One is vaguely reminded of Siwi a-zəggar "a (single) date"; but if indeed this were a word of "Barbar and Ifrīqiyah", one would hardly expect it to trip from the lips of Abū Jahl, and still less to be familiar to his audience. (For those unfamiliar with the context: Abū Jahl was the foremost enemy of early Islam, and ʕAbd Allāh ibn al-Zabʕarī was an anti-Islamic poet; their assertion that in some foreign language zaqqūm means "dates and butter" was almost certainly intended as mockery of the Qur'ān, not as serious lexicography.) The juxtaposition of "Barbar and Ifrīqiyah", however, seems to corroborate that the intended reference is indeed to the Berbers rather than to any East African groups.

Another is to be found in the earliest Arabic dictionary - the Kitāb al-ʕAyn, by al-Khalīl ibn Aḥmad:

والقَيطونُ: المخدع في لغة البربر ومصر.
qayṭūn: chamber, in the language of the Barbar and Egypt.

The ultimate origin of this word, unlike that of zaqqūm, is perfectly clear: it comes from Greek κοιτών, probably via Aramaic.

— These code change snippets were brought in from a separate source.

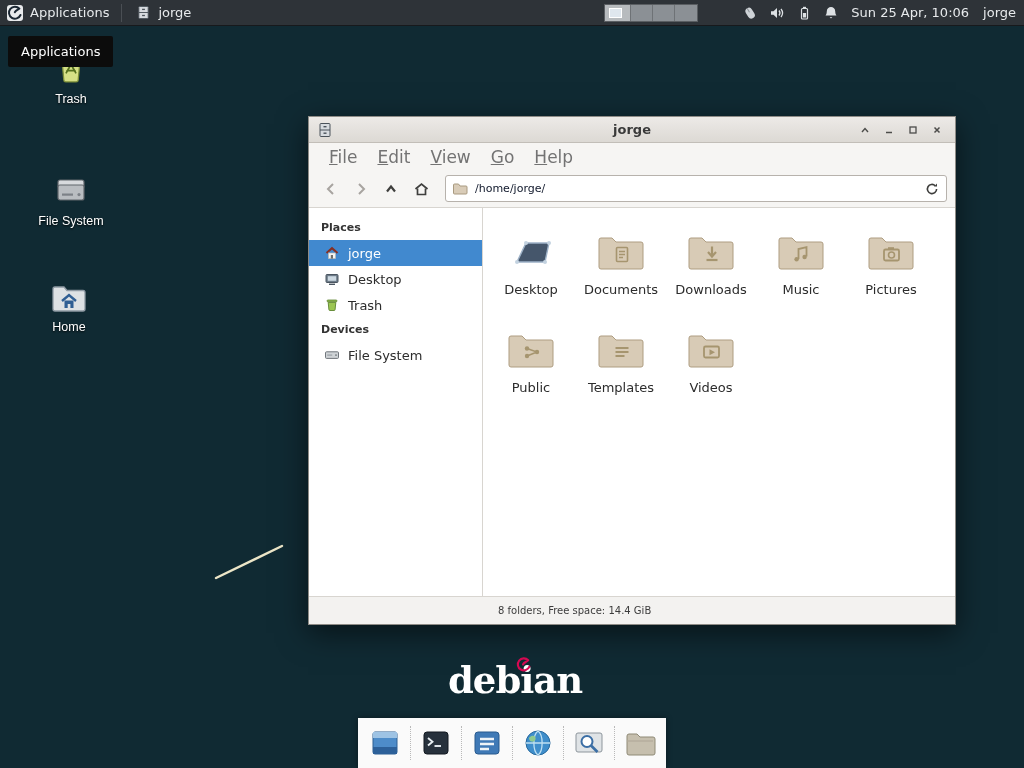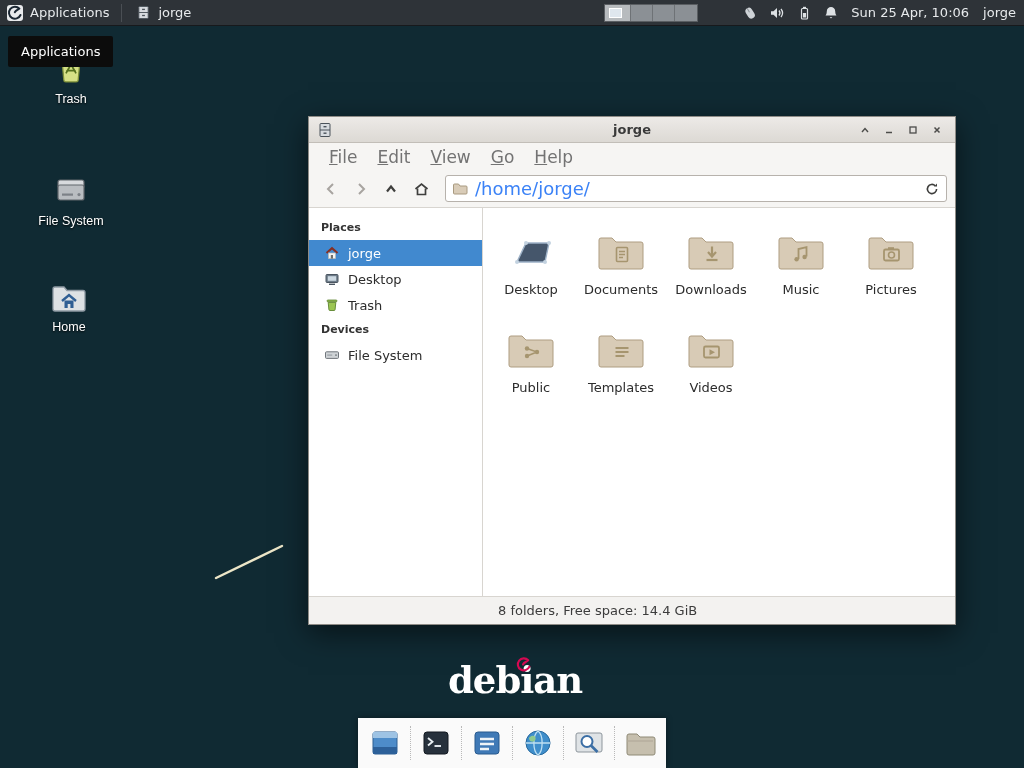--- a/index.html
+++ b/index.html
@@ -71,7 +71,7 @@
               display:flex; align-items:center; justify-content:center; }
   .path-entry { flex:1; height:27px; margin-left:8px; background:#ffffff; border:1px solid #b7b2ac;
                 border-radius:3px; display:flex; align-items:center; gap:7px; padding:0 6px; cursor:text; }
-  .path-text { font-size:18px; color:#3b82f6; flex:1; }
+  .path-text { font-size:11px; color:#0f172a; flex:1; }
   .reload-btn { background:transparent; border:none; cursor:pointer; display:flex; }
 
   .win-body { flex:1; display:flex; overflow:hidden; }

The term is used in Coptic too: ⲕⲟⲓⲧⲱⲛ. In modern Berber varieties its form (e.g. aqiḍun) has a q, suggesting a more recent borrowing from Arabic, but one may reasonably suspect that Berbers in Cyrenaica and the Western Desert (most of whom have since switched to Arabic) would have been familiar with some version of the Greek term before Arabic influence.

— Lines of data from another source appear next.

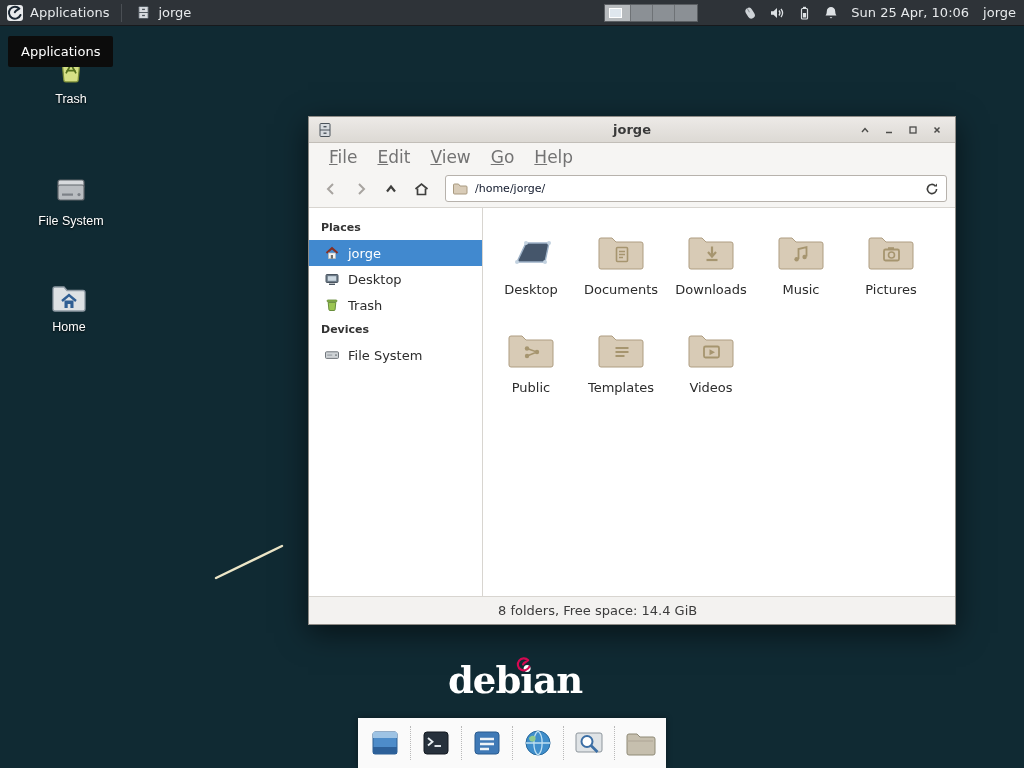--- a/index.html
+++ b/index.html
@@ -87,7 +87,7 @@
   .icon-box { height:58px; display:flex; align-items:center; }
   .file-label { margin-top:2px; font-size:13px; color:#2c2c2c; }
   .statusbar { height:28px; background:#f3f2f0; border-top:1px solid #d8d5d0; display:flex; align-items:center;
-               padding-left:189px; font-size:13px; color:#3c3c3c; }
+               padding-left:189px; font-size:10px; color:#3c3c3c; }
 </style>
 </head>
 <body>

A number of references to the "Barbar" are to be found in the works of Imām Mālik ibn Anas. None of these refer to the language, but one, in al-Mudawwanah, makes a clear reference to skin colour in the context of what counts as a legally punishable insult, confirming (unless this was a later scribe's addition) that the term's reference was indeed to North rather than (as Rouighi's hypothesis might suggest) East Africa:

بَلَغَنِي أَنَّ مَالِكًا قَالَ فِي الْمَوَالِي كُلِّهِمْ: مَنْ قَالَ لِبَرْبَرِيٍّ يَا فَارِسِيُّ أَوْ يَا رُومِيُّ أَوْ يَا نَبَطِيُّ أَوْ دَعَاهُ بِغَيْرِ جِنْسِهِ مِنْ الْبِيضِ كُلِّهِمْ فَلَا حَدَّ عَلَيْهِ فِيهِ، أَوْ قَالَ يَا بَرْبَرِيُّ وَهُوَ حَبَشِيٌّ فَلَا حَدَّ عَلَيْهِ وَهُوَ قَوْلُ مَالِكٍ.
It has reached me that Mālik said of mawlās in general: "Whoever says to a Berber 'Hey, Persian!' or 'Hey Roman!' or 'Hey Nabaṭī!', or calls him by any other nation of the whites - he is not to be punished for it. Or if he says 'Hey Berber!' when he is really Ethiopian, he is not to be punished for it. That is Mālik's statement.